I also desire to begin teaching new Hebrew words with each parasha, and for this week, "Beit El" (House of G-d) and "Malach" (angel) stood out as important. It is also crucial to teach our children how to develop their character based on Scriptures, and some praiseworthy characteristics this week were GENEROSITY (in giving to others) and SACRIFICE (in giving to G-d, because we can't truly be generous towards G-d because He owns everything. However, He can be generous to us!) This is also a great time to talk about the significance of remembering what G-d does for us. My family has begun a gratitude journal, which I will expound upon in a later entry.

We are also learning the color red and the letter F. It continually amazes me to see how much my newly-two-year-old daughter can absorb and remember. Children are truly sponges, so don't ever worry that you are trying to teach them too much, especially when it comes to Torah. As long as learning is a fun and positive experience for them, teach them until you have nothing left to teach them (and pay attention to what they will teach you along the way!)

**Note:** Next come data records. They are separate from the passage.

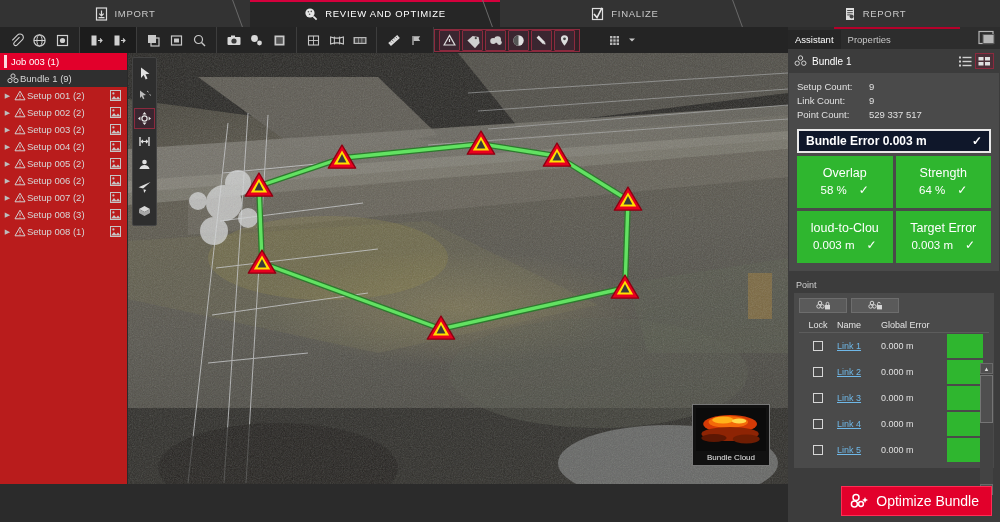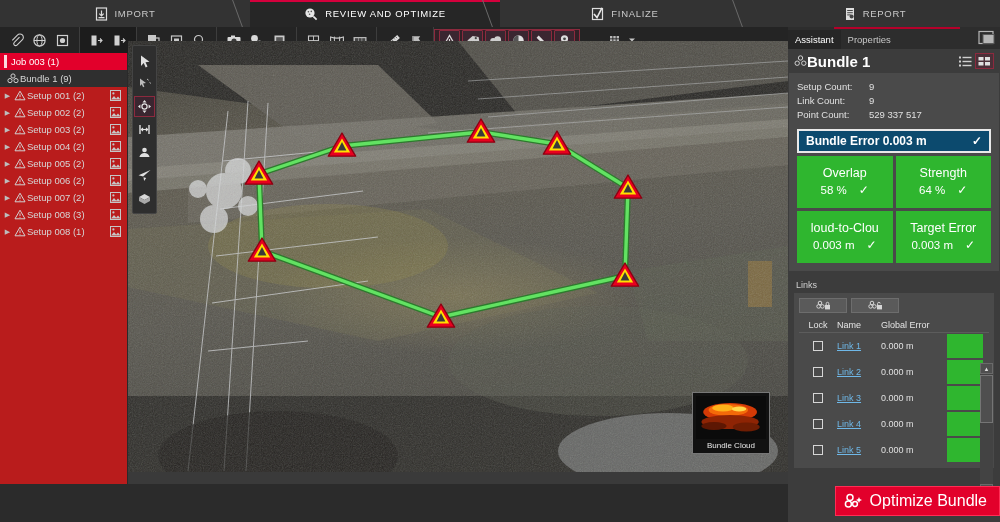"Bundle 1" .rhead .nm { font-size: 15px -> 10px; font-weight: bold -> normal; margin-left: none -> 5px }
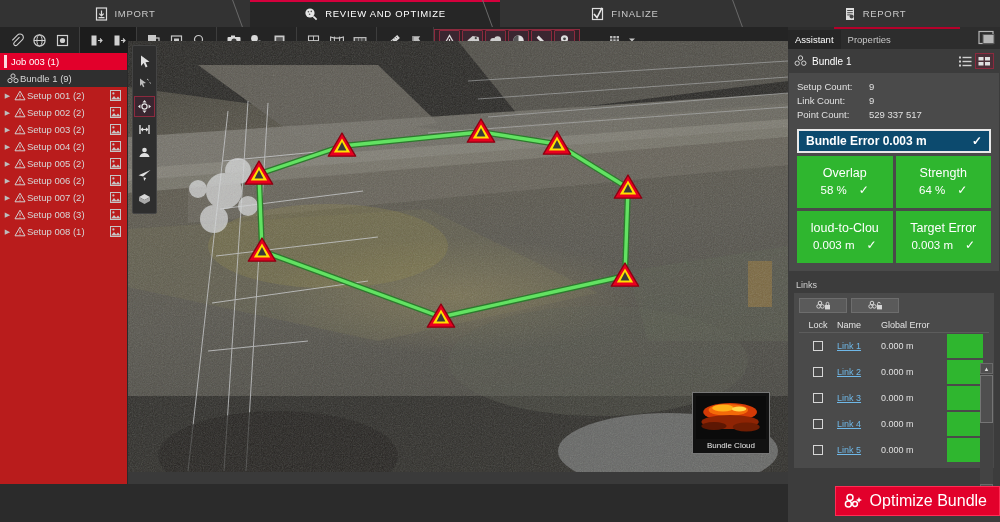"Bundle Error 0.003 m" .tile-wide { background: #0c4a6e -> #0f172a }
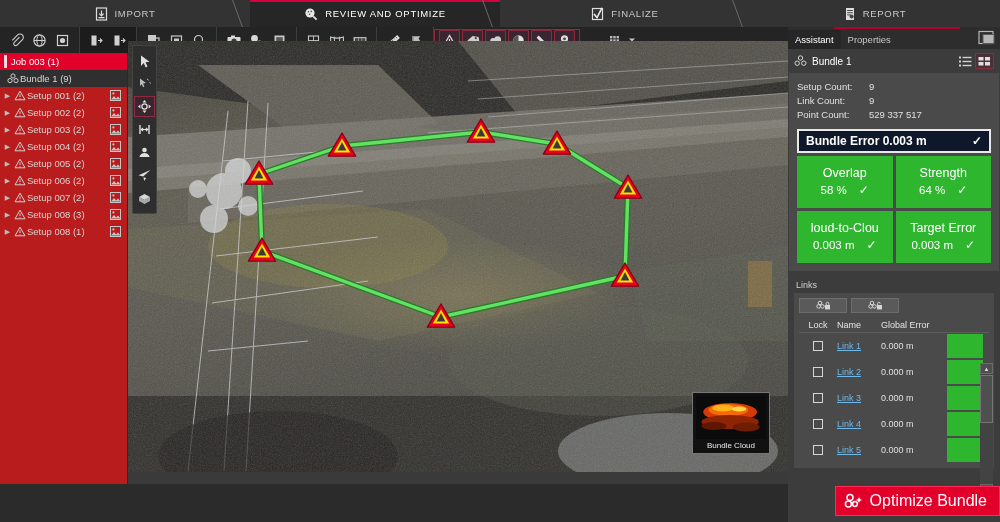"Links" div.linklbl { text: Links -> Point }
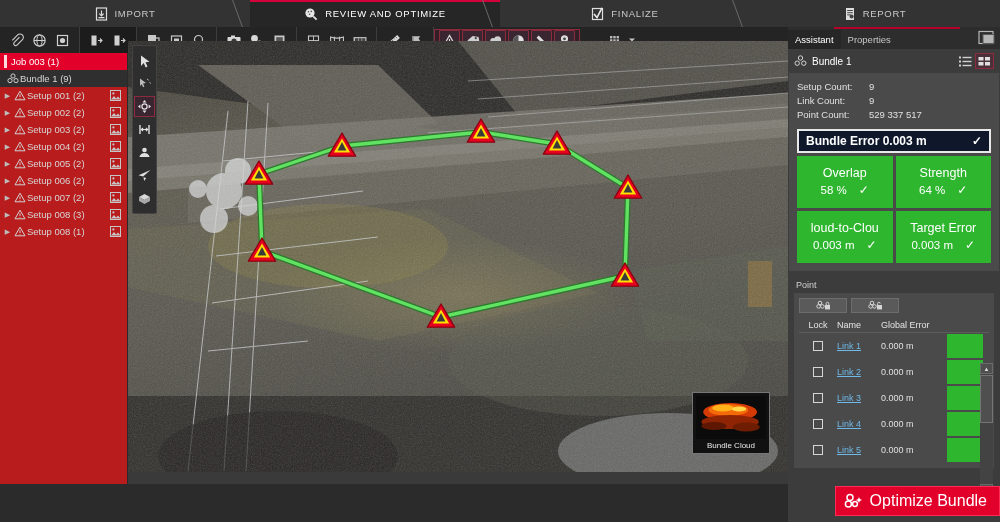"Bundle Cloud" .viewport { top: 41px -> 53px }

Tuesday, November 23, 2010

double trouble

Pertaining to Parasha Toldot: Gen. 25:19-28:9, Malachi 1:1-2:7, Rom. 9:1-13

For Parasha Toldot, we talked a lot about twins and brothers. We used two "Bible friends" from for Ya'akov and Esav, painting Esav red. My daughter adores babies (in fact, she just received about 5 or 6 new baby dolls for her second birthday!), so she enjoyed looking at baby pictures and searching for twins in magazines, etc. I cut out pictures of twins from the magazines and/or the internet and we glued them on construction paper for a twin collage.

This week we looked at and colored the letter E, looked for words that start with E (like Esav!), and listened to the sounds that E makes on a "Fridge Phonic" Leapfrog magnet toy that my daughter has. This was a special letter because her name also begins with E, and she is learning to recognize it when I spell it aloud for her. We looked for things that are the color purple (which she pronounces a little too similar to "poo poo".) All in all, this parashah was a little complicated for a two year old, but it's never too early to introduce a child to Torah!